» **ASSIGNMENT**
Below are the records. Count the lines containing the string "scroll", and reply with the number alone.

» **RECORDED INFORMATION**
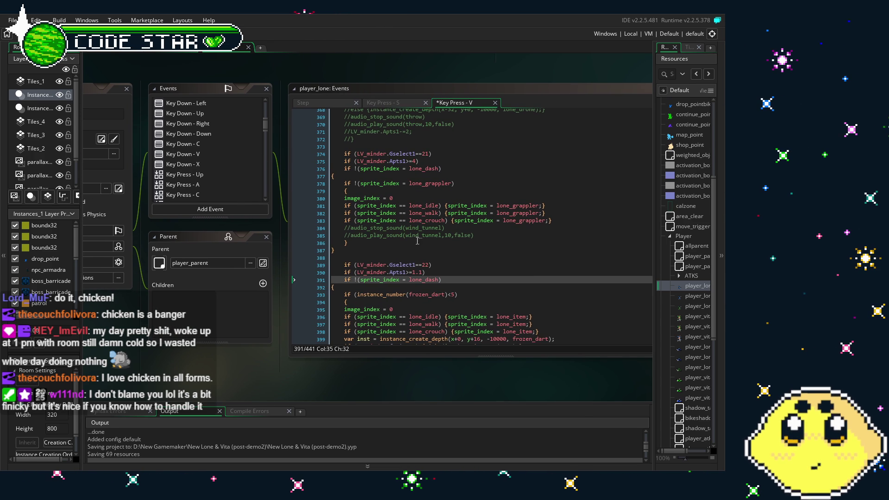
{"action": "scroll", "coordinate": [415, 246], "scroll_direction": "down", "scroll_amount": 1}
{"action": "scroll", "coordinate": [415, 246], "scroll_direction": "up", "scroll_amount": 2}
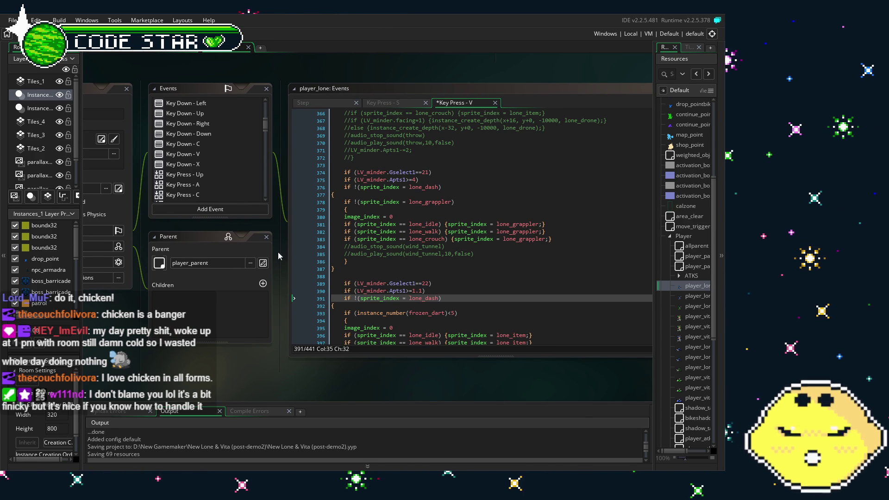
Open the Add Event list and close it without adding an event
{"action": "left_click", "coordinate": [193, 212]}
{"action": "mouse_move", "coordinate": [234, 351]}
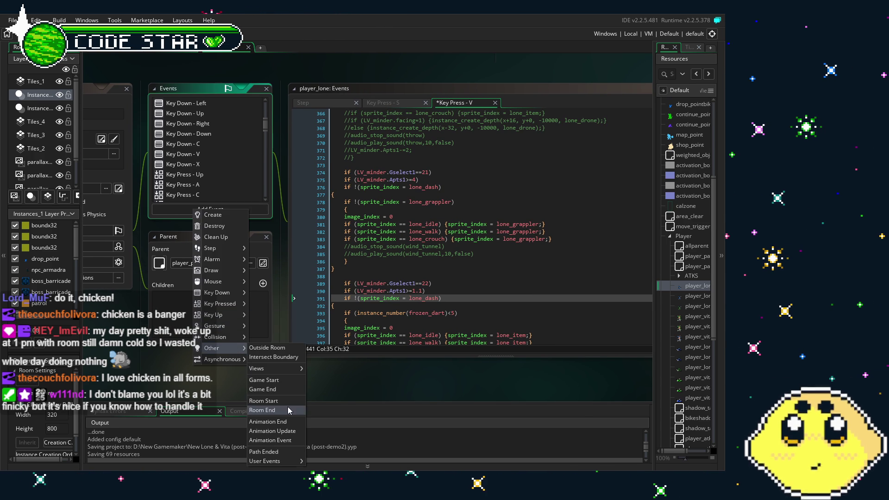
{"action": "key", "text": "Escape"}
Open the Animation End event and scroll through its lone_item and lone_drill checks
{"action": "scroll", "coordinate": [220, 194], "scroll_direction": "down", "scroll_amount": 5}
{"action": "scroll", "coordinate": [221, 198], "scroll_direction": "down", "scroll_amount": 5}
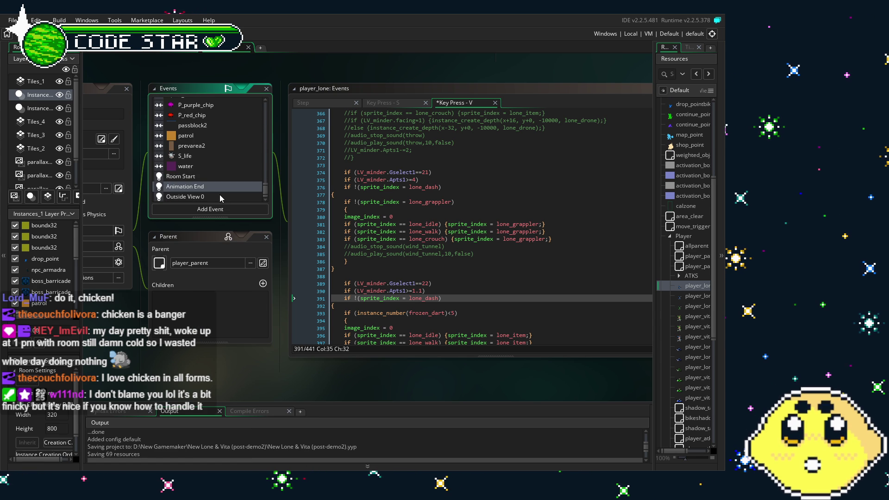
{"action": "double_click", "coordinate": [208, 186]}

» **EXERCISE OUTPUT**
5